Node.js | GridFS: Executor error during find command :: caused by :: Sort exceeded memory limit

Ni_Ma · April 7, 2022, 4:54pm

I have uploaded a 400Mb zip file to MongoDB using GridFS. I then try to donwnload it using the following code:

let mongoGridFsBucket = new mongodb.GridFSBucket(Mongoose.connection.db, {
  chunkSizeBytes: 1024,
  bucketName
})

let gridFsDownloadStream = mongoGridFsBucket.openDownloadStreamByName(filename)

gridFsDownloadStream.on('error', console.error)
    
gridFsDownloadStream.on('end', function() {
  console.info('downloaded')
})

gridFsDownloadStream.pipe(fs.createWriteStream('/local/path/to/downloaded.zip'))

and get this Error:

MongoServerError: Executor error during find command :: caused by :: Sort exceeded memory limit of 33554432 bytes, but did not opt in to external sorting.

The above code works fine for smaller files (e.g. 9Mb files), I’ve already tested that successfully.

However in this case the file is too big. I looked for a solution online and apparently there is some allowDiskUse flag that I need to set somewhere but I don’t know where and how .

There is no place in the above code where I could set this allowDiskUse to true so I don’t know what else to do to make this work.

Nikitas · May 13, 2022, 7:00pm

So did you find a solution to this problem? I’m still looking Please share

Nikitas · May 14, 2022, 1:59pm

I did some research and I’ve found a solution.

Apparently, when you download a file by streaming it with GridFS, the documents that it is comprised of are first sorted. According to this blog post, when doing a sort, MongoDb first attempts to retrieve the documents using the order specified in an index. When no index is available it will try to load the documents into memory and sort them there.

The catch is that Mongo is configured by default to abort the operation when exceeding usage of 32 MB. In that case, we run into the “Sort exceeded memory limit” error described above.

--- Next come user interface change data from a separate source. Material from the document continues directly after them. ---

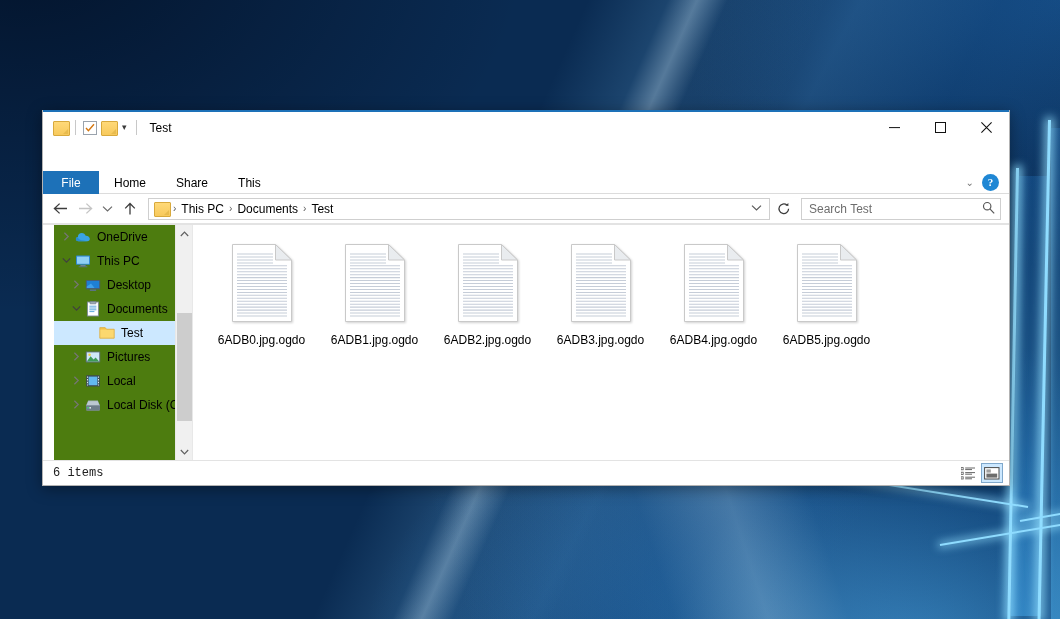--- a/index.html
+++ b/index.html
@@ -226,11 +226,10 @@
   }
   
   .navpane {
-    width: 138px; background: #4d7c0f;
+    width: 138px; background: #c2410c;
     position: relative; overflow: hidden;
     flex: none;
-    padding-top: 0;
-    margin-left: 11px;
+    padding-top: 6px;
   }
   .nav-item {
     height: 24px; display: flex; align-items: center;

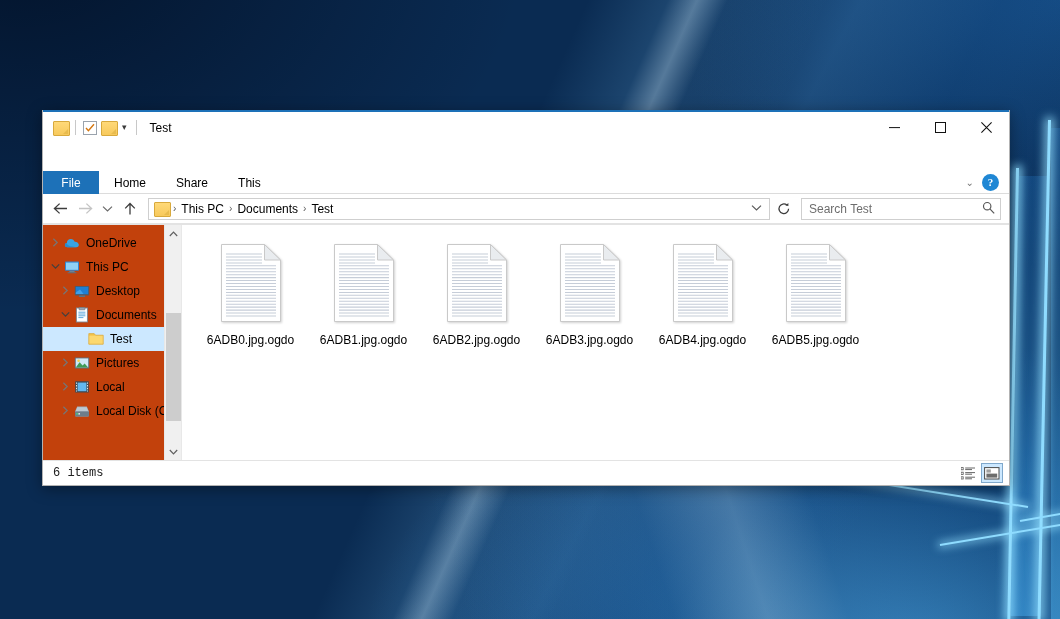--- a/index.html
+++ b/index.html
@@ -295,10 +295,10 @@
   .statusbar {
     height: 25px; flex: none;
     border-top: 1px solid #e3e3e3;
-    display: flex; align-items: center;
+    display: flex; align-items: flex-end;
     padding: 0 6px 0 10px;
     background: #fff;
-    font-size: 12px; color: #202020; font-family: Liberation Mono, monospace;
+    font-size: 12px; color: #202020;
   }
   .viewbtns { margin-left: auto; display: flex; gap: 2px; align-items: center; }
   .viewbtn {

In order to solve this problem then, you’ll have to create an index for the ‘n’ field of the chunks collection that contains the file you want to download:

    // Create an index for the 'n' field to sort the chunks collection.
    db.collection('media.chunks').createIndex({n: 1});

Stennie_X · May 19, 2022, 12:08pm

Welcome to the MongoDB Community @Nikitas!

The blog post you have shared is relevant in terms of limitations of an in-memory sort, however drivers that conform to the GridFS specification should automatically create required GridFS Indexes for API retrieval.

If these indexes do not exist, you can manually create them.

An index on n alone is missing files_id for efficiently retrieving all chunks related to a specific uploaded file.

The expected GridFS indexes are actually:

db.fs.chunks.createIndex( { files_id: 1, n: 1 }, { unique: true } );
db.fs.files.createIndex( { filename: 1, uploadDate: 1 } );

Regards,
Stennie

system · May 24, 2022, 12:09pm

This topic was automatically closed 5 days after the last reply. New replies are no longer allowed.